Integrating container scanning into CI/CD pipelines requires a policy that distinguishes between scan results that should block a build and results that should generate alerts without blocking. Blocking every build with any HIGH or CRITICAL finding will grind deployment to a halt — most images have HIGH findings in packages that are not reachable by your application.

Practical pipeline policy: Block builds on CRITICAL findings with a known exploit in a reachable package (scanner support for reachability analysis varies — Snyk and Trivy with --ignore-unfixed flag provide this). Alert (do not block) on HIGH findings and require resolution within a defined SLA (typically 30 days). Ignore Medium and Low unless the finding is in a package your application directly calls.

Tooling for CI/CD integration: Trivy with `--exit-code 1 --severity CRITICAL --ignore-unfixed` blocks only on CRITICAL CVEs with available fixes. Pair this with a `.trivyignore` file for documented exceptions with expiration dates. For Kubernetes admission control, integrate scanning into the cluster via admission webhooks (Trivy Operator, Snyk's Kubernetes integration) that prevent deployment of images with unacceptable findings.

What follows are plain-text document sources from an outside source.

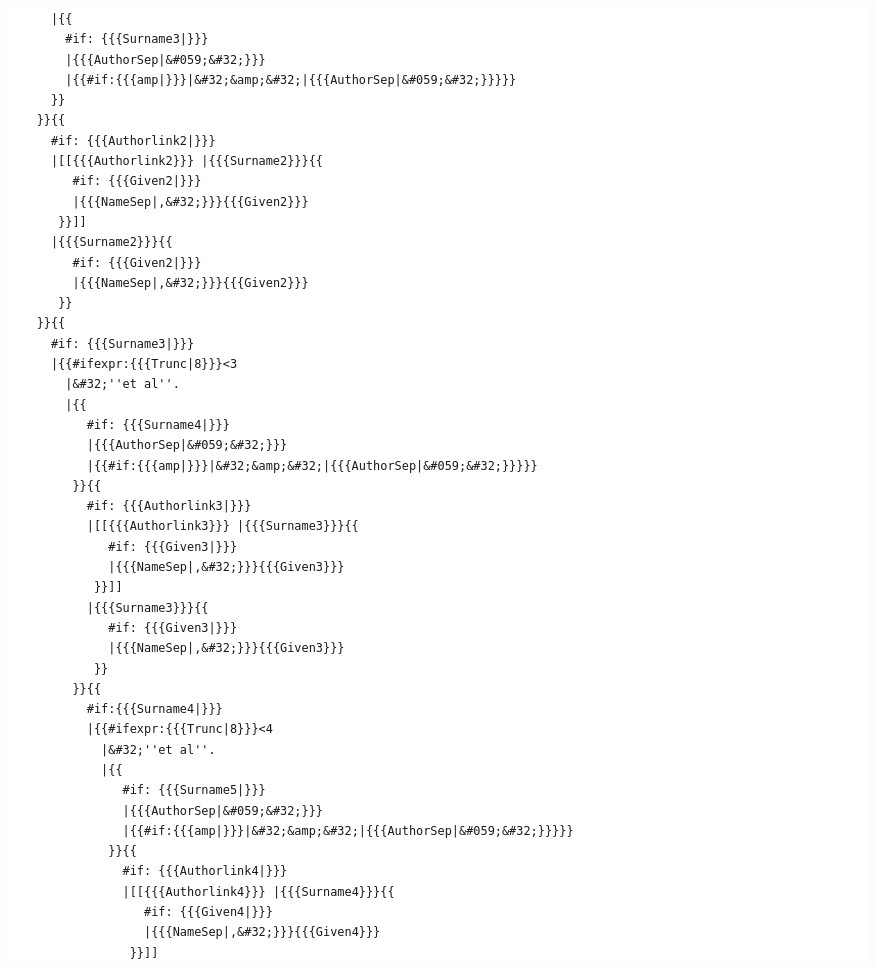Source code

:           |{{
            #if: {{{Surname3|}}}
            |{{{AuthorSep|&#059;&#32;}}}
            |{{#if:{{{amp|}}}|&#32;&amp;&#32;|{{{AuthorSep|&#059;&#32;}}}}}
          }}
        }}{{
          #if: {{{Authorlink2|}}}
          |[[{{{Authorlink2}}} |{{{Surname2}}}{{
             #if: {{{Given2|}}}
             |{{{NameSep|,&#32;}}}{{{Given2}}}
           }}]]
          |{{{Surname2}}}{{
             #if: {{{Given2|}}}
             |{{{NameSep|,&#32;}}}{{{Given2}}}
           }}
        }}{{
          #if: {{{Surname3|}}}
          |{{#ifexpr:{{{Trunc|8}}}<3
            |&#32;''et al''.
            |{{
               #if: {{{Surname4|}}}
               |{{{AuthorSep|&#059;&#32;}}}
               |{{#if:{{{amp|}}}|&#32;&amp;&#32;|{{{AuthorSep|&#059;&#32;}}}}}
             }}{{
               #if: {{{Authorlink3|}}}
               |[[{{{Authorlink3}}} |{{{Surname3}}}{{
                  #if: {{{Given3|}}}
                  |{{{NameSep|,&#32;}}}{{{Given3}}}
                }}]]
               |{{{Surname3}}}{{
                  #if: {{{Given3|}}}
                  |{{{NameSep|,&#32;}}}{{{Given3}}}
                }}
             }}{{
               #if:{{{Surname4|}}}
               |{{#ifexpr:{{{Trunc|8}}}<4
                 |&#32;''et al''.
                 |{{
                    #if: {{{Surname5|}}}
                    |{{{AuthorSep|&#059;&#32;}}}
                    |{{#if:{{{amp|}}}|&#32;&amp;&#32;|{{{AuthorSep|&#059;&#32;}}}}}
                  }}{{
                    #if: {{{Authorlink4|}}}
                    |[[{{{Authorlink4}}} |{{{Surname4}}}{{
                       #if: {{{Given4|}}}
                       |{{{NameSep|,&#32;}}}{{{Given4}}}
                     }}]]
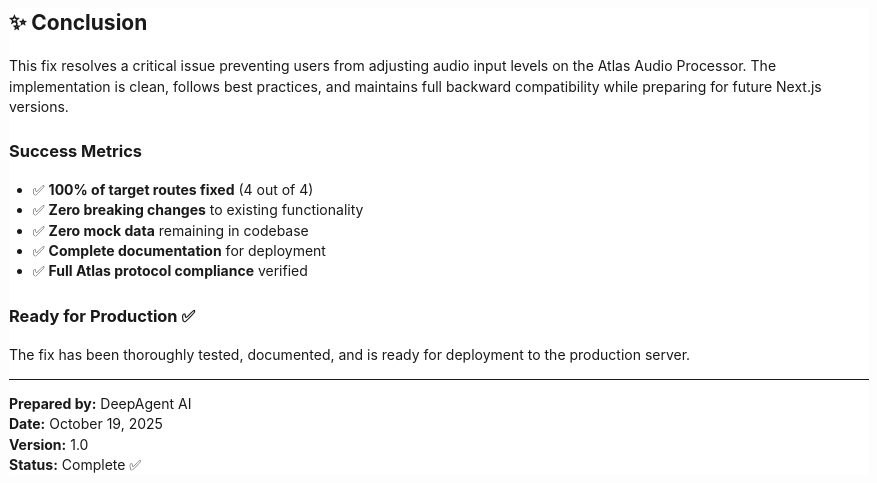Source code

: 
## ✨ Conclusion

This fix resolves a critical issue preventing users from adjusting audio input levels on the Atlas Audio Processor. The implementation is clean, follows best practices, and maintains full backward compatibility while preparing for future Next.js versions.

### Success Metrics

- ✅ **100% of target routes fixed** (4 out of 4)
- ✅ **Zero breaking changes** to existing functionality
- ✅ **Zero mock data** remaining in codebase
- ✅ **Complete documentation** for deployment
- ✅ **Full Atlas protocol compliance** verified

### Ready for Production ✅

The fix has been thoroughly tested, documented, and is ready for deployment to the production server.

---

**Prepared by:** DeepAgent AI  
**Date:** October 19, 2025  
**Version:** 1.0  
**Status:** Complete ✅
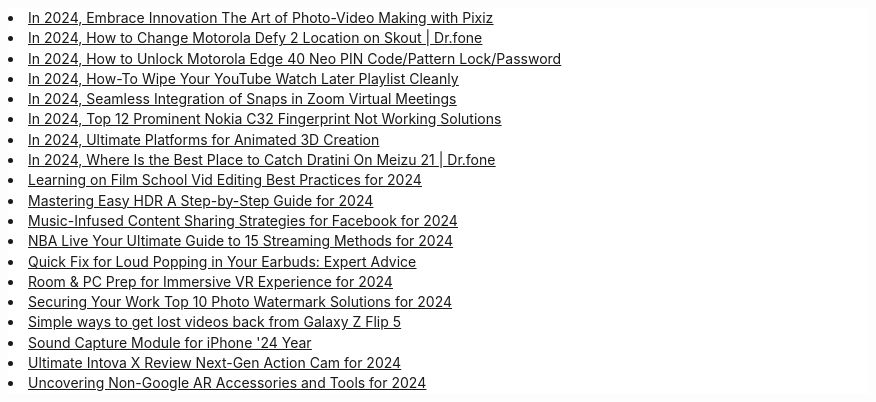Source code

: <li><a href="https://fox-friendly.techidaily.com/in-2024-embrace-innovation-the-art-of-photo-video-making-with-pixiz/"><u>In 2024, Embrace Innovation  The Art of Photo-Video Making with Pixiz</u></a></li>
<li><a href="https://location-social.techidaily.com/in-2024-how-to-change-motorola-defy-2-location-on-skout-drfone-by-drfone-virtual-android/"><u>In 2024, How to Change Motorola Defy 2 Location on Skout | Dr.fone</u></a></li>
<li><a href="https://easy-unlock-android.techidaily.com/in-2024-how-to-unlock-motorola-edge-40-neo-pin-codepattern-lockpassword-by-drfone-android/"><u>In 2024, How to Unlock Motorola Edge 40 Neo PIN Code/Pattern Lock/Password</u></a></li>
<li><a href="https://youtube-stream.techidaily.com/in-2024-how-to-wipe-your-youtube-watch-later-playlist-cleanly/"><u>In 2024, How-To  Wipe Your YouTube Watch Later Playlist Cleanly</u></a></li>
<li><a href="https://desktop-recording.techidaily.com/in-2024-seamless-integration-of-snaps-in-zoom-virtual-meetings/"><u>In 2024, Seamless Integration of Snaps in Zoom Virtual Meetings</u></a></li>
<li><a href="https://easy-unlock-android.techidaily.com/in-2024-top-12-prominent-nokia-c32-fingerprint-not-working-solutions-by-drfone-android/"><u>In 2024, Top 12 Prominent Nokia C32 Fingerprint Not Working Solutions</u></a></li>
<li><a href="https://fox-friendly.techidaily.com/in-2024-ultimate-platforms-for-animated-3d-creation/"><u>In 2024, Ultimate Platforms for Animated 3D Creation</u></a></li>
<li><a href="https://android-pokemon-go.techidaily.com/in-2024-where-is-the-best-place-to-catch-dratini-on-meizu-21-drfone-by-drfone-virtual-android/"><u>In 2024, Where Is the Best Place to Catch Dratini On Meizu 21 | Dr.fone</u></a></li>
<li><a href="https://fox-friendly.techidaily.com/learning-on-film-school-vid-editing-best-practices-for-2024/"><u>Learning on Film  School Vid Editing Best Practices for 2024</u></a></li>
<li><a href="https://fox-helps.techidaily.com/mastering-easy-hdr-a-step-by-step-guide-for-2024/"><u>Mastering Easy HDR  A Step-by-Step Guide for 2024</u></a></li>
<li><a href="https://facebook-video-recording.techidaily.com/music-infused-content-sharing-strategies-for-facebook-for-2024/"><u>Music-Infused Content Sharing Strategies for Facebook for 2024</u></a></li>
<li><a href="https://fox-friendly.techidaily.com/nba-live-your-ultimate-guide-to-15-streaming-methods-for-2024/"><u>NBA Live  Your Ultimate Guide to 15 Streaming Methods for 2024</u></a></li>
<li><a href="https://sound-issues.techidaily.com/1723016713141-quick-fix-for-loud-popping-in-your-earbuds-expert-advice/"><u>Quick Fix for Loud Popping in Your Earbuds: Expert Advice</u></a></li>
<li><a href="https://fox-friendly.techidaily.com/room-and-pc-prep-for-immersive-vr-experience-for-2024/"><u>Room & PC Prep for Immersive VR Experience for 2024</u></a></li>
<li><a href="https://fox-friendly.techidaily.com/securing-your-work-top-10-photo-watermark-solutions-for-2024/"><u>Securing Your Work  Top 10 Photo Watermark Solutions for 2024</u></a></li>
<li><a href="https://techidaily.com/simple-ways-to-get-lost-videos-back-from-galaxy-z-flip-5-by-fonelab-android-recover-video/"><u>Simple ways to get lost videos back from Galaxy Z Flip 5</u></a></li>
<li><a href="https://fox-friendly.techidaily.com/sound-capture-module-for-iphone-24-year/"><u>Sound Capture Module for iPhone '24 Year</u></a></li>
<li><a href="https://fox-friendly.techidaily.com/ultimate-intova-x-review-next-gen-action-cam-for-2024/"><u>Ultimate Intova X Review  Next-Gen Action Cam for 2024</u></a></li>
<li><a href="https://fox-friendly.techidaily.com/uncovering-non-google-ar-accessories-and-tools-for-2024/"><u>Uncovering Non-Google AR Accessories and Tools for 2024</u></a></li>
</ul></div>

Container security starts in the Dockerfile. Misconfigured build instructions create vulnerabilities that no scanner will surface because they represent misconfigurations rather than CVEs.

Dockerfile security checklist: (1) Never run as root — add a `USER` instruction to run the container process as a non-root user with the minimum permissions required. (2) Use specific image tags, not `latest` — `FROM python:3.12.4-slim` not `FROM python:latest`. Floating tags allow the base image to change unpredictably between builds. (3) Minimize layers that run as root — separate `apt-get install` operations from application code and drop privileges before copying application files. (4) Do not include secrets in build arguments or environment variables — use runtime secret injection via Kubernetes Secrets or cloud secret managers. (5) Use multi-stage builds to separate build dependencies from runtime dependencies — your final image should contain only what the running application needs.

Linting Dockerfiles: Hadolint is the standard Dockerfile linter and enforces many of these best practices automatically. Integrate it into your pull request checks to catch Dockerfile issues at authoring time rather than at scan time.

Container security scanning is only valuable if the output is acted on. The combination of distroless or Alpine base images (eliminates most of the CVE noise), pipeline policies that block only on CRITICAL exploitable findings, and periodic registry scanning for post-build CVE disclosure covers the vast majority of container image risk. Scanner output without a prioritization and remediation workflow is just noise.